En el estadio de valoración religiosa hay esperanza en lugar de desesperación, confianza plena en Dios y no angustia, una alegría indescriptible. Niega a la valoración hedonista, la vitalidad del cuerpo, el placer, lo emocional, al Eros, a Dionisos y a la del compromiso con la razón, con la realidad, con Apolo; A lo estético y a lo ético. En cambio se afirma de manera rotunda la pulsión de muerte y se enaltece al yo como espíritu, realizando un movimiento casi místico hacia Dios.
Ser uno con Dios, como individuo absoluto, porque la máxima expresión del hombre individual es para Kierkegaard la relación directa con Dios. Se le ama y no se le quiere ofender, se le rinde obediencia absoluta para cualquier mandato, incluso si te pide matar a tu propio hijo, como es el caso de Abraham; o renunciar a la mujer que amas, como es él mismo el caso al abandonar a Regine Olsen.

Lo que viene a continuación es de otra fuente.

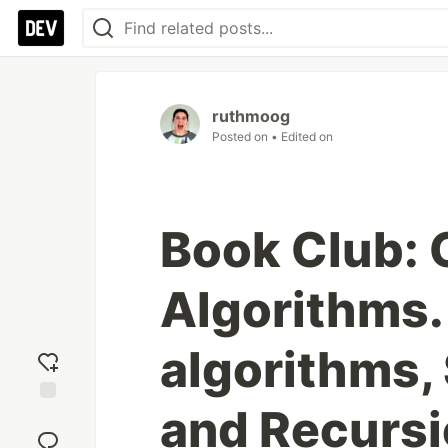
ruthmoog
Posted on
• Edited on
Book Club: 
Algorithms. 
algorithms, 
and Recurs
Add
reaction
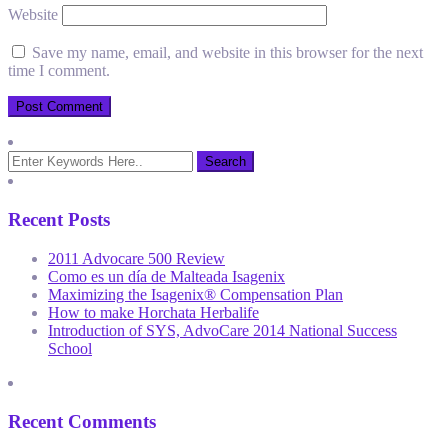
Website
Save my name, email, and website in this browser for the next
time I comment.
Recent Posts
2011 Advocare 500 Review
Como es un día de Malteada Isagenix
Maximizing the Isagenix® Compensation Plan
How to make Horchata Herbalife
Introduction of SYS, AdvoCare 2014 National Success
School
Recent Comments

¿Podemos ver una valoración mística en este espíritu religioso? Si, porque hay un renuncia total a lo externo, a lo sensible, incluso el aspecto del compromiso social, y además a buscar dentro de uno mismo respuestas a las valoraciones personales, y porque la fe es el punto central. El Maestro Eckart habla de Dios, naturalmente, pero lo percibe como un límite en cierto modo, un límite que debe rebasarse, un ir mas allá de Dios, hasta la deidad misma que se derrama en Dios; tal vez pueda ser esta experiencia inefable la invitación que nos hace el teólogo Soren.
La valoración en Kierkegaard es indiscutiblemente una valoración personal, subjetiva, positiva del sujeto que elige y se compromete con su valoración valorizarte. Esto puede ser deficiente porque da la impresión de excesiva subjetividad y nada de objetividad a la valoración. Pero el carácter intensamente personal es lo que fortalece, porque cada individuo en su existir lo fundamenta.
La vida siendo como es, paradójica y en constante contraste y cambio, en donde el hombre tiene que elegir, valorar, preferir, optar a cada paso, no se puede, sin embargo, regresar, porque el camino recorrido en el tiempo es imposible volverlo a recorrer. Por eso la vida puede ser comprendida viendo hacia el pasado, pero solo ha de ser vivida viendo en el presente, hacia el futuro. ¡somos libres hay que elegir lo mejor!


Bibliografía:
Risiesi Frondizi. ¿Qué son los valores?. Edit. Fondo de cultura económica.
García Morente. Lecciones preliminares de Filosofía. Edit. Porrúa “sepan cuantos”
Copleston. Historia de la filosofía, Volumen 3. Edit. Ariel filosofía.
Kierkegaard Soren. O lo uno o lo otro. Edit. TusQuest.
Kierkegaard Soren. El concepto de Angustia. Edit. TusQuest.